DOCUMENT EXCERPT
= Digital materialization =

Digital materialization (DM)

can loosely be defined as two-way direct communication or conversion between matter and information that enables people to exactly describe, monitor, manipulate and create any arbitrary real object. DM is a general paradigm alongside a specified framework that is suitable for computer processing and includes: holistic, coherent, volumetric modeling systems; symbolic languages that are able to handle infinite degrees of freedom and detail in a compact format; and the direct interaction and/or fabrication of any object at any spatial resolution without the need for “lossy” or intermediate formats.

DM systems possess the following attributes:

- realistic - correct spatial mapping of matter to information
- exact - exact language and/or methods for input from and output to matter
- infinite - ability to operate at any scale and define infinite detail
- symbolic - accessible to individuals for design, creation and modification

Such an approach can not only be applied to tangible objects but can include the conversion of things such as light and sound to/from information and matter. Systems to digitally materialize light and sound already largely exist now (e.g. photo editing, audio mixing, etc.) and have been quite effective - but the representation, control and creation of tangible matter is poorly support by computational and digital systems.

DATA SEGMENT
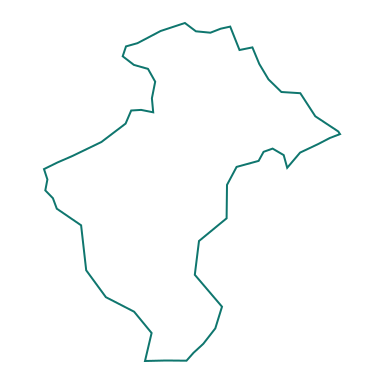 the border of La Vega
{"feature_id": "DOM-1975", "entity_name": "La Vega", "entity_type": "Province", "adm_level": 1, "iso_a3": "DOM", "parent_name": "Dominican Republic", "parent_adm1": "", "projection": "albers", "projection_center": [-70.602, 19.023], "detail": "fine", "context": "isolated", "style": "outline", "palette": "teal", "viewbox_px": 384, "rotation_deg": 0, "n_neighbors": 0, "source": "natural_earth", "source_scale": "10m", "svg_char_len": 830}
<svg xmlns="http://www.w3.org/2000/svg" viewBox="0 0 384 384"><path d="M184.9,23.0L195.9,31.3L210.4,32.7L220.7,28.7L230.2,26.6L239.5,50.0L252.4,47.4L259.3,64.0L268.5,79.4L281.4,92.0L300.3,93.2L315.3,116.3L338.3,131.5L339.1,132.8L340.0,134.1L329.8,138.0L318.5,143.9L300.1,152.6L287.2,167.8L283.7,155.1L272.6,148.6L263.6,151.8L258.6,160.9L236.6,166.9L227.0,184.9L226.6,218.3L199.0,241.0L194.8,274.8L222.0,306.7L215.3,328.4L203.3,343.8L193.5,352.8L186.5,360.7L166.0,360.5L145.0,361.0L151.6,333.0L134.1,311.7L105.9,297.2L86.2,270.3L81.1,225.3L56.8,208.7L52.9,198.2L45.3,190.4L47.4,179.5L44.0,169.1L57.4,162.5L72.6,155.9L101.4,142.0L125.6,123.6L131.2,110.5L141.1,109.9L153.2,112.3L151.9,98.3L155.2,81.7L148.0,68.9L133.9,64.9L122.7,56.3L126.0,46.4L137.4,43.2L160.6,31.0L184.9,23.0Z" fill="none" stroke="#0f766e" stroke-width="2"/></svg>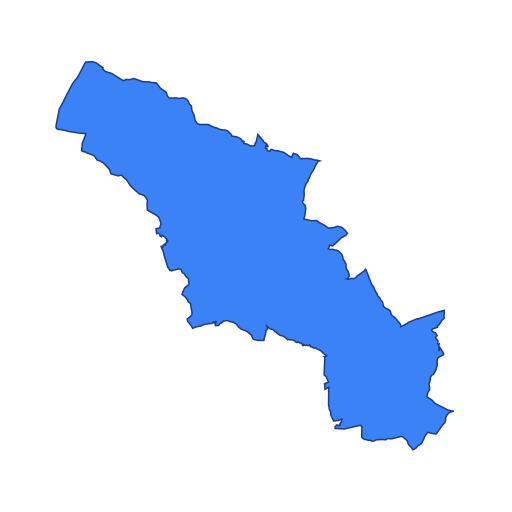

PROBLEMS AND TASKS
1. Decide whether each statement agrees with the digital materialization text, answering yes or no and quoting its deciding words. (a) DM systems are said to be able to operate at any scale. (b) DM fabrication depends on intermediate formats. (c) Photo editing is cited as an example of a system that digitally materializes light.
2. Write the next part of the digital materialization text, picking up after its final sentence.

RESULTS OF THE EXERCISE
1.
(a) Yes: "ability to operate at any scale and define infinite detail"
(b) No: "without the need for “lossy” or intermediate formats"
(c) Yes: "Systems to digitally materialize light and sound already largely exist now (e.g. photo editing, audio mixing, etc.)"

2.
Commonplace computer-aided design and manufacturing systems currently represent real objects as "2.5 dimensional" shells. In contrast, DM proposes a deeper understanding and sophisticated manipulation of matter by directly using rigorous mathematics as complete volumetric descriptions of real objects. By utilizing technologies such as Function representation (FRep) it becomes possible to compactly describe and understand the surface and internal structures or properties of an object at an infinite resolution. Thus models can accurately represent matter across all scales making it possible to capture the complexity and quality of natural and real objects and ideally suited for digital fabrication and other kinds of real world interactions. DM surpasses the previous limitations of static disassociated languages and simple human-made objects, to propose systems that are heterogeneous, interacting directly and more naturally with the complex world.

Digital and computer-based languages and processes, unlike the analogue counterparts, can computationally and spatially describe and control matter in an exact, constructive and accessible manner. However, this requires approaches that can handle the complexity of natural objects and materials.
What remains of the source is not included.